When is anxiety a concern for your child? Or if they’re just a normal part of growing up? The origins, symptoms, and treatment choices for childhood anxiety disorders can all be found by doing a little research on your own.
Whether it’s a dread of the dark, the start of a new school year, or the dog down the street, every kid has them. It’s not uncommon for people to lament over their issues and then move on. Some 7 percent of children aged 3 to 17 suffer from an anxiety disorder, and even seemingly innocuous acts can be detrimental for them, according to the CDC.
In fact, for youngsters with anxiety, their anxieties tend to get worse rather than better with time. Regardless of how many times you tell an anxious child that everything is fine, she will not believe you.
Anxious children may become so distressed that they cease breathing, eating, sleeping, or attending school. In any case, their erratic behavior sets them out from their peers, especially at a time when it’s critical for them to blend in.
Is there a known cause of childhood anxiety disorders like separation anxiety or social anxiety?
Anxiety in your child is simply a result of hereditary predisposition. As soon as your brain senses danger, it activates your fight-or-flight reaction, which is triggered by a smoke detector in your skull. Anxious children’s smoke detectors are set to a far higher degree of sensitivity, and their reactions are also more dramatic.
However, research shows that variances in stress response can be found as early as six weeks, indicating that nature and nurture are at least as important when it comes to anxiety.
Kids who have an anxious parent are up to seven times more likely to suffer from an anxiety condition than those whose parents are not worried, according to new research. In both biological and behavioral terms, there is a correlation. There is a genetic component to anxiety, but parents who are overprotective or show their own anxieties through their behavior increase the likelihood of their child developing anxiety.
Anxiety Symptoms in Children
Even the happiest youngsters worry more when they reach the age of 7 or 8 because they realize that so much of the world is out of their control. Worries about real-life events, such as a natural disaster or failing to make the baseball team, take the place of childhood fears of monsters lurking under the bed.
There is a big difference between a mild case of anxiety and a full-blown anxiety disorder. Worries that a youngster has are often unfounded or overblown, yet they can be expressed in a child’s behavior. Anxiety about the safety of a parent might make it difficult or impossible for him to relax and sleep. Worrying about getting sick might lead to behaviors such as seeking continual reassurance or performing excessive hand washing regiments.
Anxious children tend to avoid situations that could cause them distress.
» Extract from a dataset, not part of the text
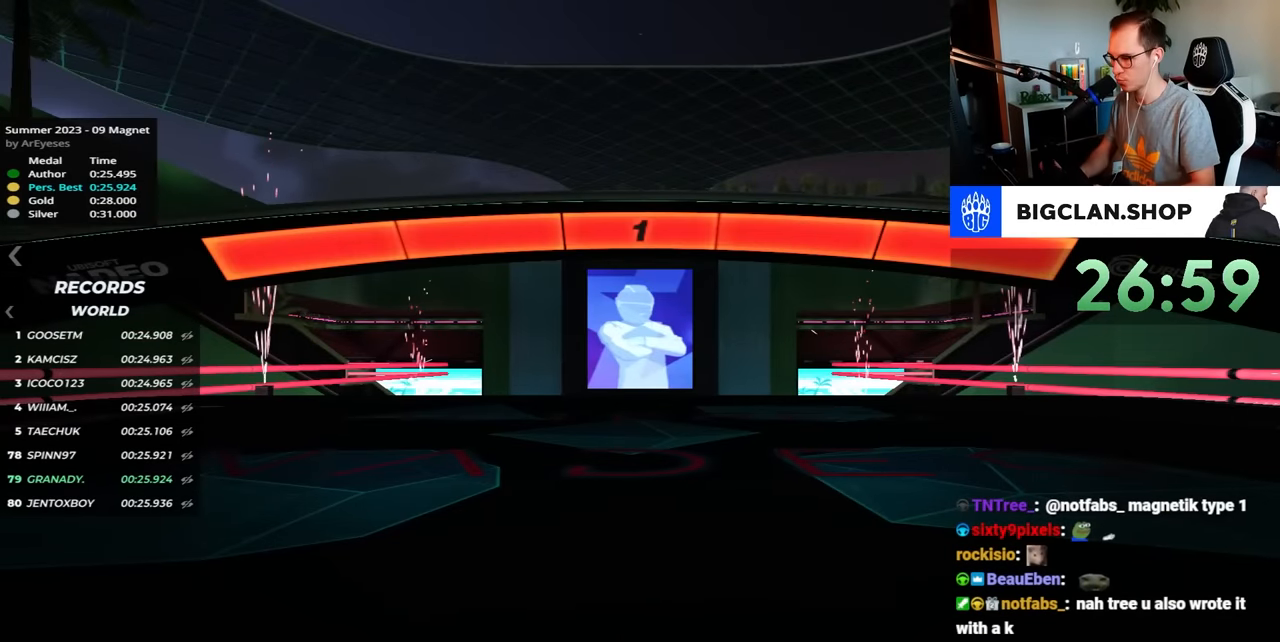
{"keys": ["up"], "events": [[317, "up", "down"]]}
Serious anxiety may be the cause of youngsters who refuse to participate in activities others love, scream and yell before every dental or doctor’s appointment, feel sick on Sunday nights, or spend an excessive amount of time in the school nurse’s office.
Children who suffer from anxiety may also experience undiagnosed headaches or stomachaches, difficulty sleeping, and outbursts. There is also the possibility that your youngster will ask more and more fear-based inquiries over time.
At-Home Anxiety Therapy
Start at home if you see your youngster is anxious, but it isn’t interfering with his normal activities. The following are a few ideas.
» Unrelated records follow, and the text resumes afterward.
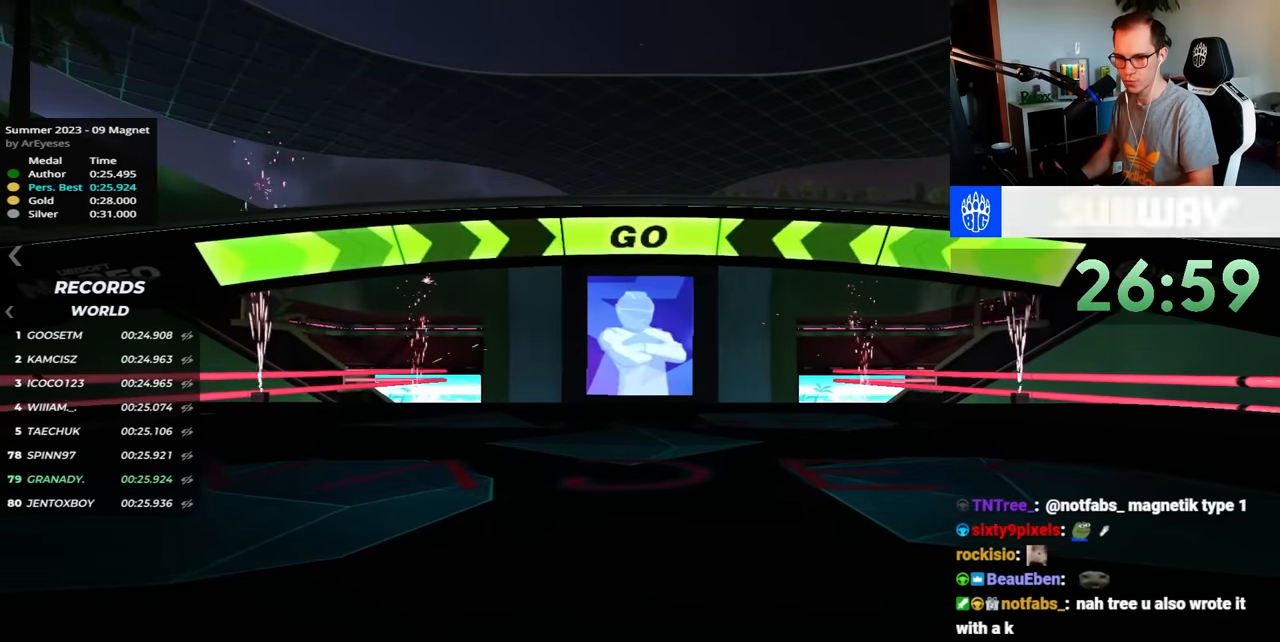
{"keys": ["up"], "events": []}
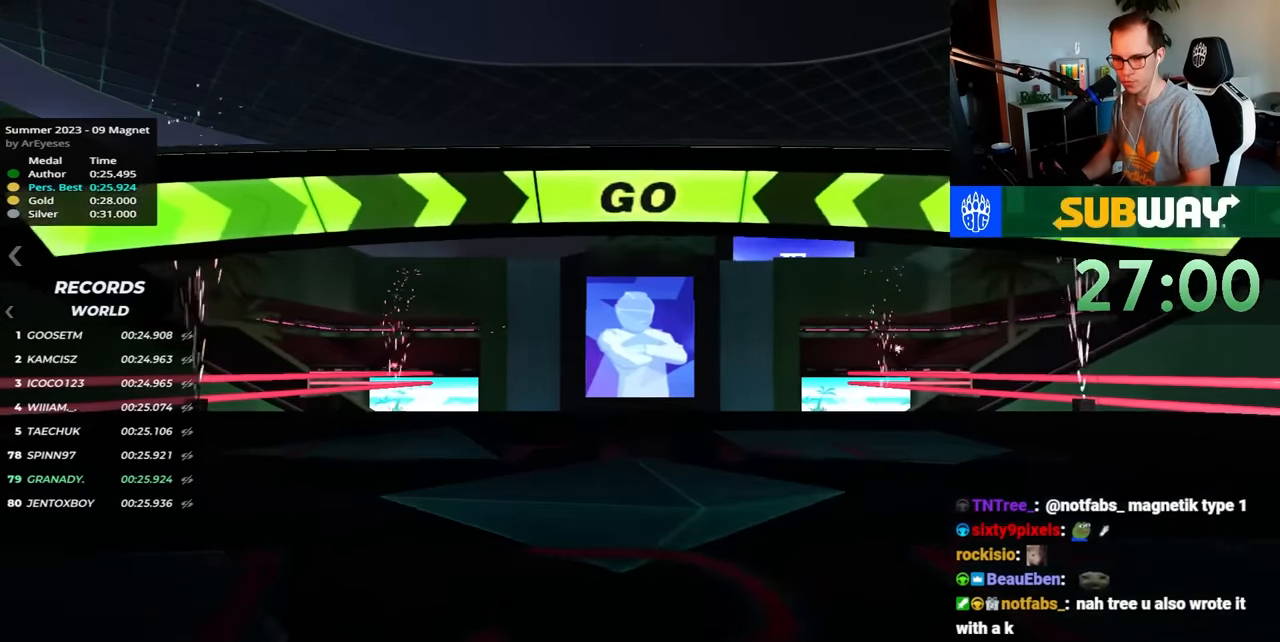
{"keys": ["up"], "events": []}
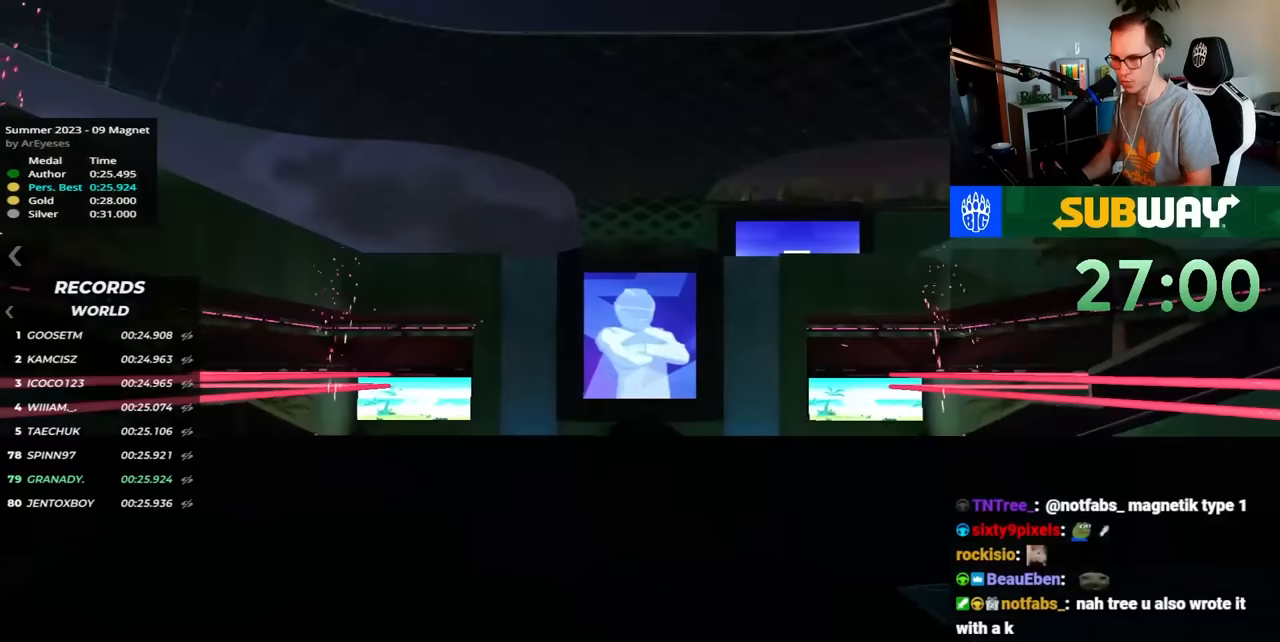
{"keys": ["up"], "events": []}
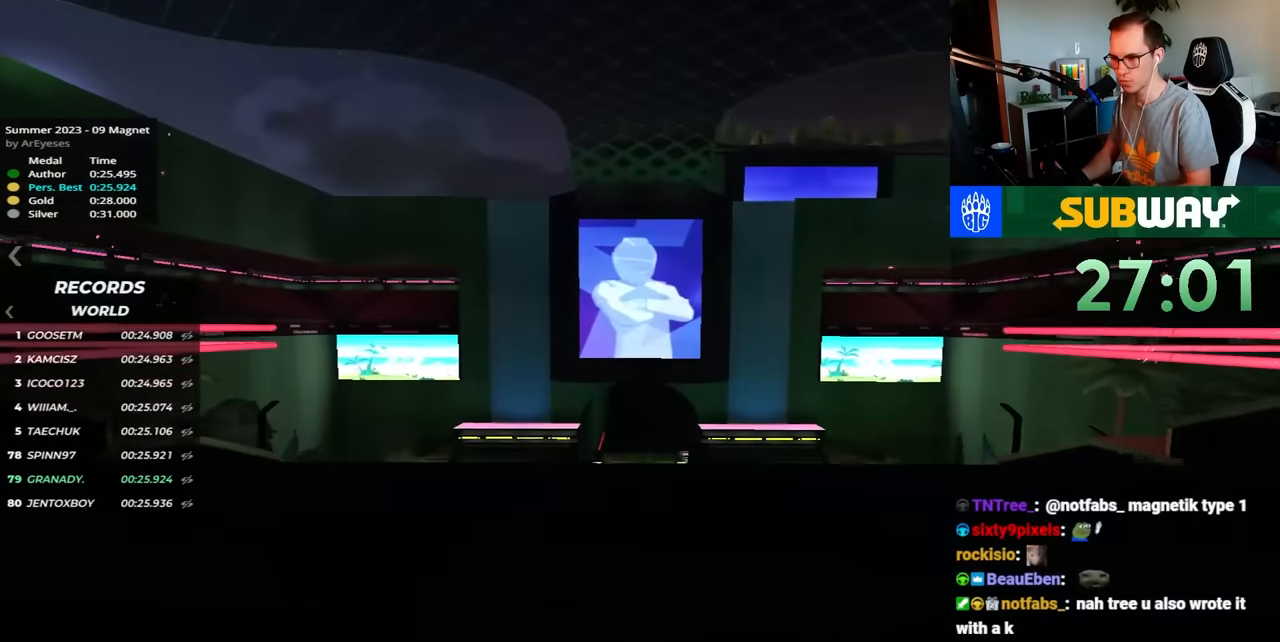
{"keys": ["up"], "events": []}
Encourage your youngster to confront their fears and anxiety. To keep their children safe, all parents naturally strive to keep them away from dogs, such as when your child screams at the sight of one. In the short term, this may make things simpler, but in the long term, it only feeds his anxiety. In order to overcome his fear, he must face it head-on and concentrate on improving his ability to deal with it.
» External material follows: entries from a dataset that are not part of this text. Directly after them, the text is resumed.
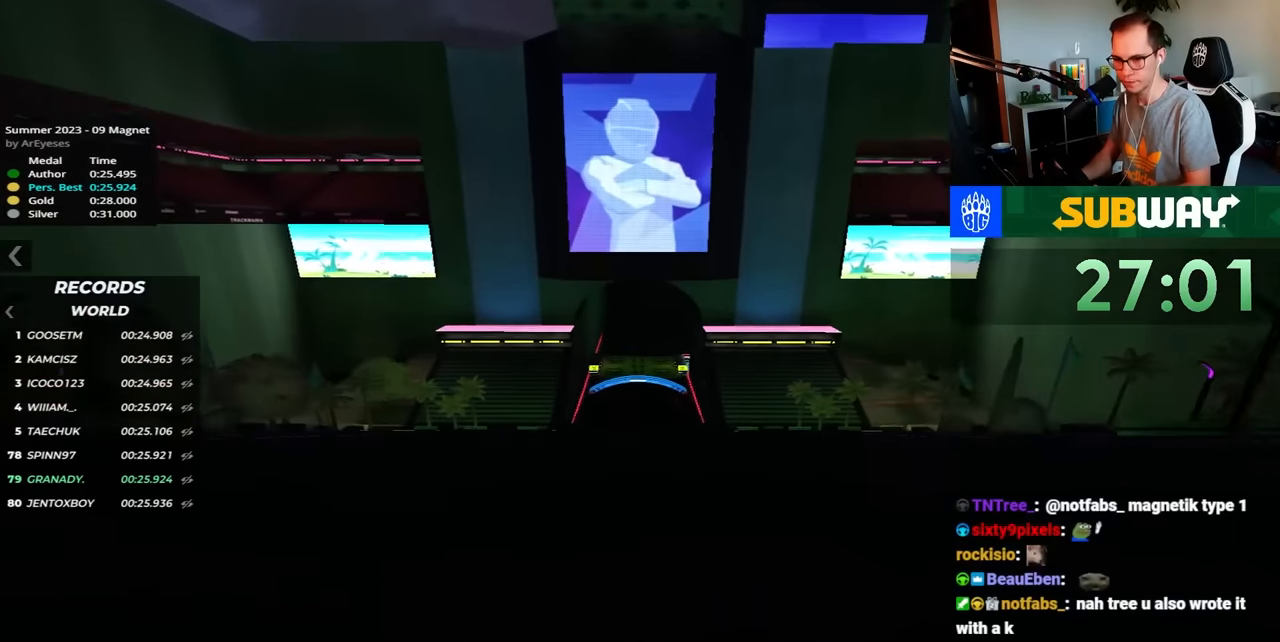
{"keys": ["up"], "events": []}
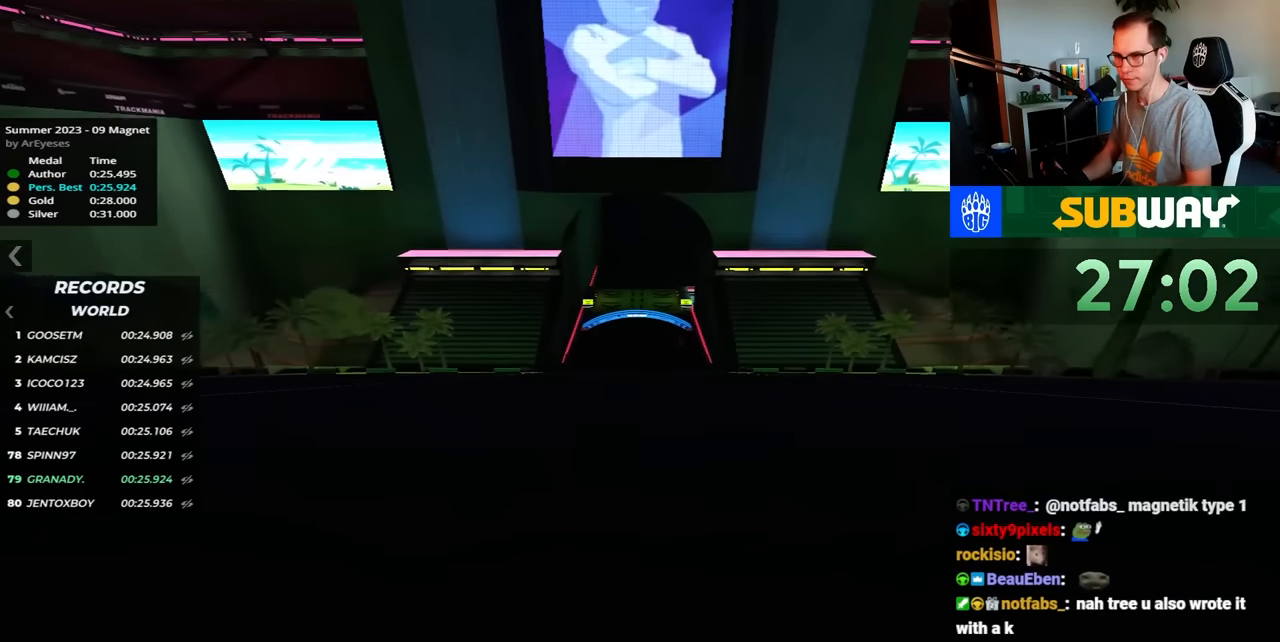
{"keys": ["up"], "events": []}
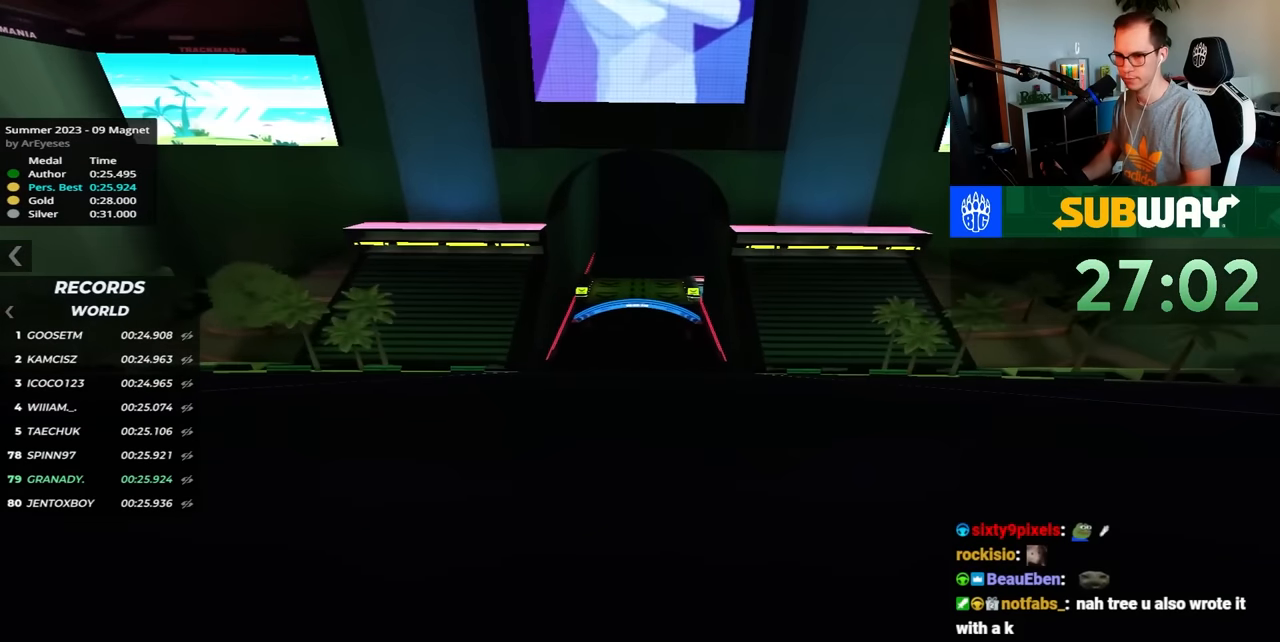
{"keys": ["up"], "events": []}
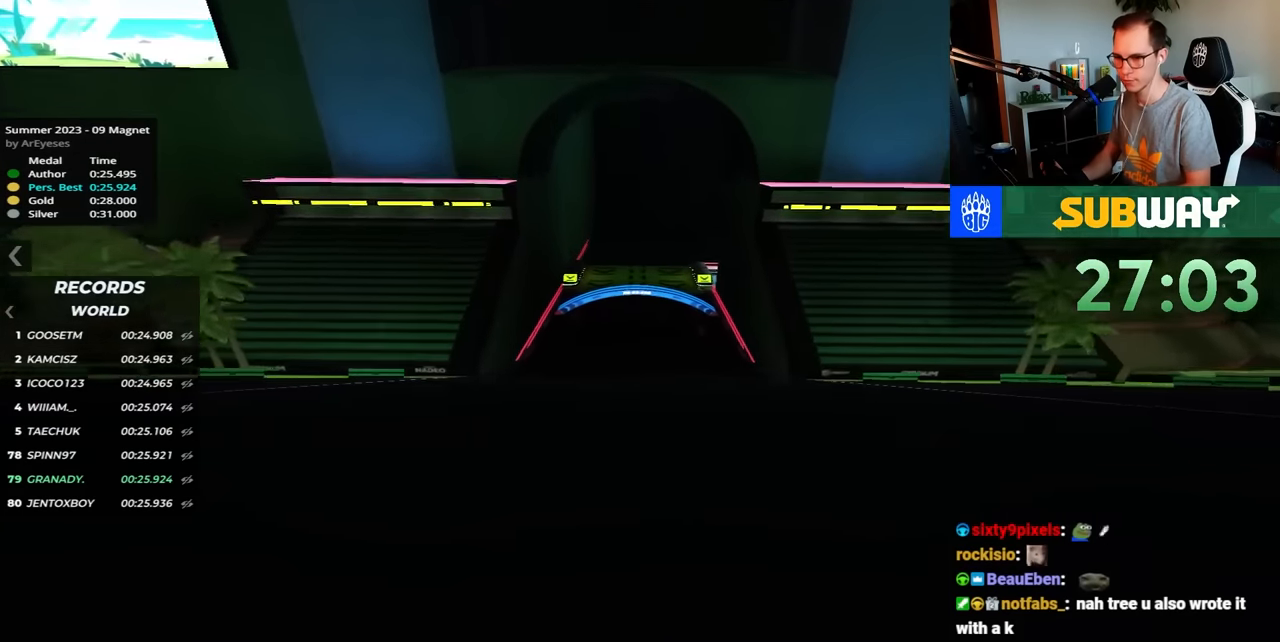
{"keys": ["up"], "events": []}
Petting a puppy on a leash and watching dogs from a distance are two simple ways you may help your youngster learn about canines. Celebrate your child’s bravery with a little incentive after each success, such as an extra ten minutes on the video game console.
Learn what is generating the anxiety and address it. First, find out what your youngster is worried about before reassuring him or her. An apprehensive child starting school in a new city is an example. ‘Don’t worry,’ you may think. Because of this, he reassured himself that no one would be unpleasant to him in school. Because of what you’ve done, he now has a new source of anxiety.
Ask, “What do you believe is going to happen?” to get to the heart of his anxiety. You and your partner can then brainstorm a list of things you can do in preparation that will soothe him.
Set a bedtime schedule. Create a relaxing nighttime routine. In lieu of television or other devices, encourage your child to relax by having him read a soothing book or do breathing techniques.
Self-soothing is a skill that should be taught to him. Deep breathing, counting backwards, or envisioning what he wants to happen are all examples of self-soothing techniques your child can use when his tummy is in knots.
Take a look at how you’re feeling on the inside. Your youngster may be affected by your anxiety. You can train him to be terrified of bugs by screaming at the sight of one in your room, for example. Because of this, it may be the perfect time to get therapy for your own anxiety-inducing habit.